We realise that sometimes when you come to buy a new piece of technology that it is really easy to get lost with some of the lingo used in this day and age, especially if you’re not part of the Technorati or ‘geek squad’. SO Electrical-Deals have decided to create a glossary of terms to tell you exactly what those funny terms in the specification mean.
Aspect Ratio: The aspect ratio refers to the screen size in a ratio format. The format is measured by two numbers that represent the width and the height, represented by W:H. TV’s these days are 16:9 (widescreen) the older style big backed TV’s (CRT’s) were a 4:3 ratio.
Brightness: If you see a specification for brightness this refers to funnily enough how bright the screen can go, or more specifically, the power of the tv to display a bright picture. This has nothing to do with the internal settings of the TV, all TV’s can have brightness adjusted through the menu’s. Brightness is measured is cdM/2 which is Candela per squared metre. The higher number the brighter the set. A normal brightness is around the 400-500 cd/M2
Contrast Ratio: This is now usually referred to as ‘Dynamic Contrast Ratio’ and similarly to aspect ratio this is represented by two numbers set out in a ratio format. The contrast ratio tells you the difference between the brightest white and the darkest black on the screen at anyone time. So a ratio of 50,000:1 is telling you, the TV can display a White 50,000 times brighter than the darkest black. The higher the number the better, but this shouldnt be a deal clincher for any TV purchase. Different manufacturers measure this differently so what might be a 20,000:1 on a LG might be a 50,000:1 on a Sony etc
Digital (Freeview): In the UK I’m sure everyone has heard of the ‘digital switchover’ and this has been the cause of much confusion for many across the UK. Digital and Freeview are the same thing with regards to a TV. If a TV is digital then it has Freeview built-in, and if the TV is advertised as Freeview then it had a digital tuner. Every TV that you can buy these days hs Freeview built-in.
DLNA: DLNA stands for the Digital Living Network Alliance. This means as long as you have a home network and you have several products that are DLNA certified then you can do lots of clever things by getting the units to talk with each other, involving listening to music and watching films. For a full detailed explanation of what the DLNA can do please visit there website here.
EPG: EPG stands for Electronic Programme Guide. This is the menu within your TV which lets you know the TV schedule usually about 7 or 8 days in advance.
HD: HD stands for High Definition and there are two main types of HD. HD Ready TV’s mean that the resolution outputs over 720p but under 1080p. The most common HD ready resolution is 1366 x 768p. Full HD is the maximum resolution possible which is 1920 x 1080p. It is worth noting to get a Full HD picture you will need either a Blu-Ray Player or a Next Gen Games Console. Even Virgin and Sky HD do not output at 1080p.

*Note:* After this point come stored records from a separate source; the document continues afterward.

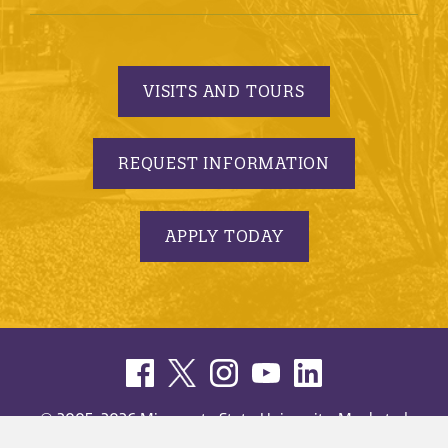
VISITS AND TOURS
REQUEST INFORMATION
APPLY TODAY
© 2005-2026 Minnesota State University, Mankato |
privacy
|
security report
|
website accessibility
|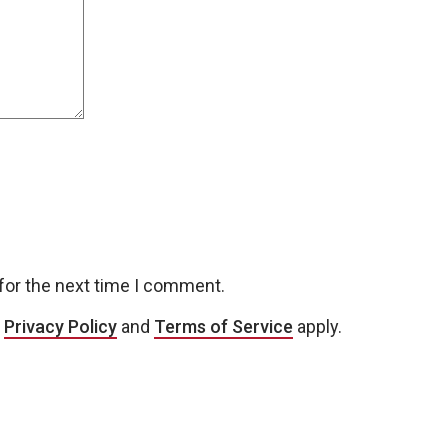
for the next time I comment.
e
Privacy Policy
and
Terms of Service
apply.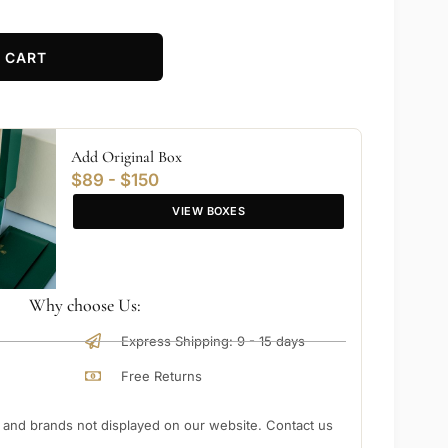
 CART
Add Original Box
$89 - $150
VIEW BOXES
Why choose Us:
Express Shipping: 9 - 15 days
Free Returns
nd brands not displayed on our website. Contact us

Internet TV: This is a misleading one. Internet TV doesn’t mean you can browse Facebook and complete Google searches like you can on your computer. Internet TV is very limited as to what you can actually watch. Most Internet TV’s are compatible with just YouTube and BBC iPlayer. You can connect usually via wired ethernet cable however if you want to connect wirelessly you will need to buy a manufacturer model WiFi dongle)
3D: 3D is to a degree self-explanatory a 3D tv allows you to watch 3D content usually through a 3D Blu-Ray player or Sky 3D channel. With the aid of some ultra stylish glasses this will allow you to see a 3D picture. What is lesser know is there are two types of 3D tv’s. Those with 2D conversion and those without. Those with the converter will allow you to ‘simulate 3D from any normal 2D source, those without the converter can only watch 3D content that was designed to be shown in 3D.